ACTION ITEM: Within the listing below, please copy exactly the lines between the line holding "Switch to wifi crashes app (android 9), estimate: 2d" and the line holding "Tags search, owner: Henrik", inclusive.

THE DATA:
=-=-=

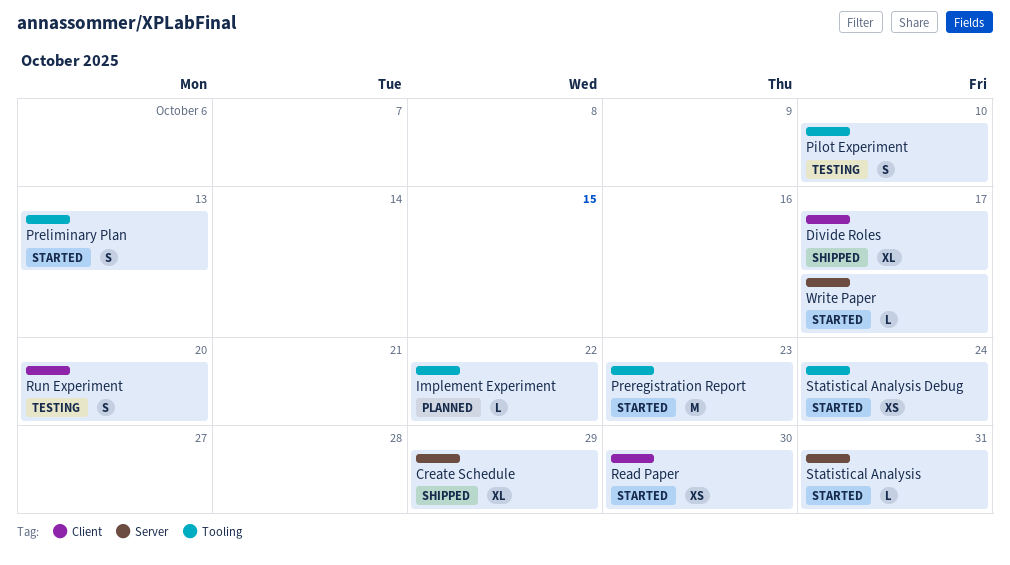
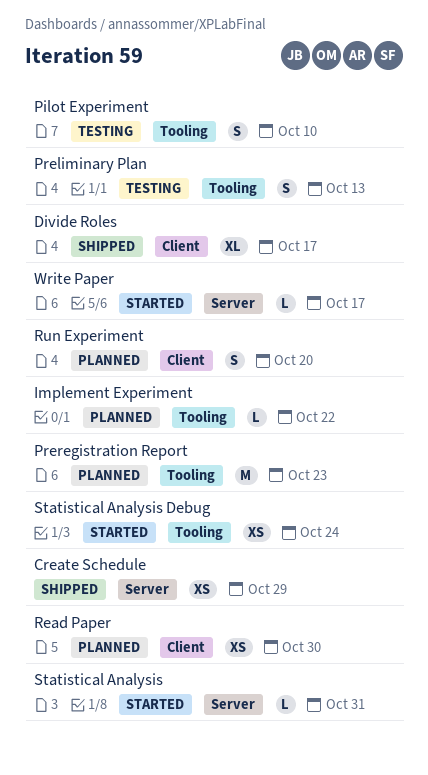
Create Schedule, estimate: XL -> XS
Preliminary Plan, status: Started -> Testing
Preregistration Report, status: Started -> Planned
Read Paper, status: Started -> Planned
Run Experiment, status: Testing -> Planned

=-=-=

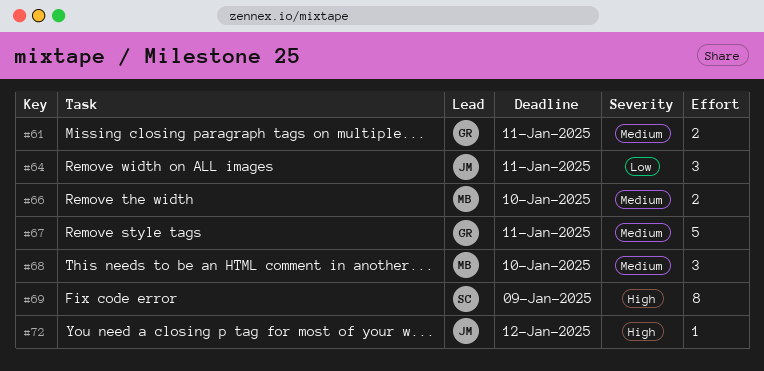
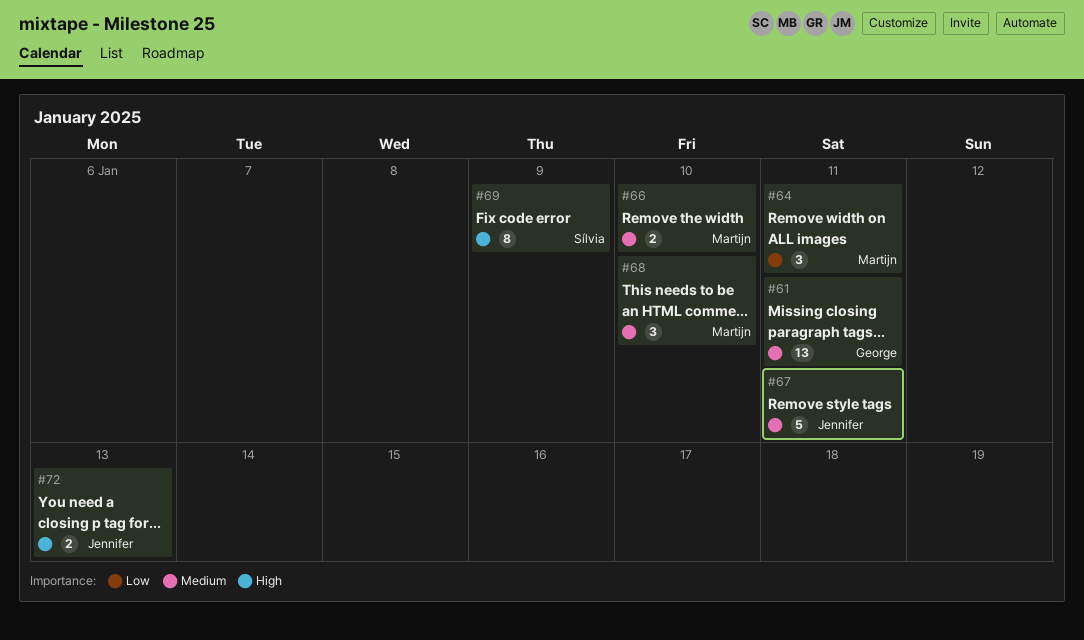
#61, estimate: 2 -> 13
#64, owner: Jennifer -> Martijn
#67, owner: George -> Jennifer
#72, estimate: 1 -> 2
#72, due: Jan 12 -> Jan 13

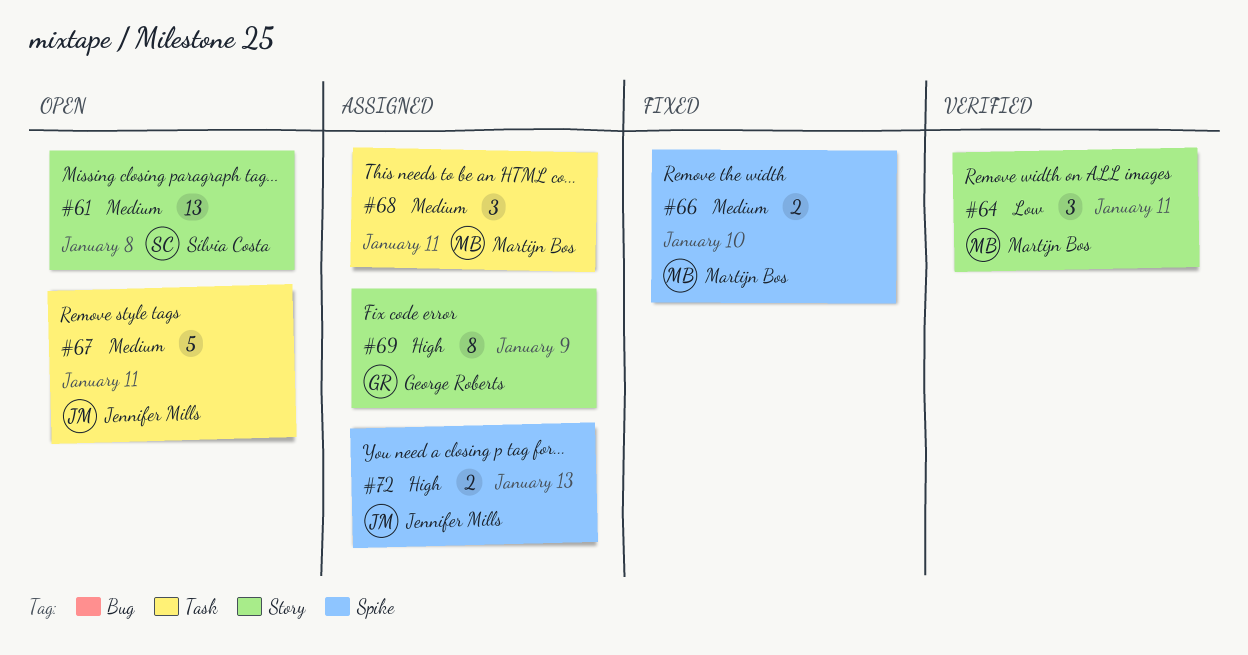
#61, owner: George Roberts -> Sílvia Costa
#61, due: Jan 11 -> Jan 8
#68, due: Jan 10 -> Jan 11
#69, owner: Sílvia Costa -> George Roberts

=-=-=

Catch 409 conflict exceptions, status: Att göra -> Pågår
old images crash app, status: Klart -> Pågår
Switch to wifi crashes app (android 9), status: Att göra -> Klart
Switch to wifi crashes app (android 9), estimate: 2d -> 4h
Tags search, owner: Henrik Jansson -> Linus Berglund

=-=-=

SOLVED EXERCISE:
Switch to wifi crashes app (android 9), estimate: 2d -> 4h
Tags search, owner: Henrik Jansson -> Linus Berglund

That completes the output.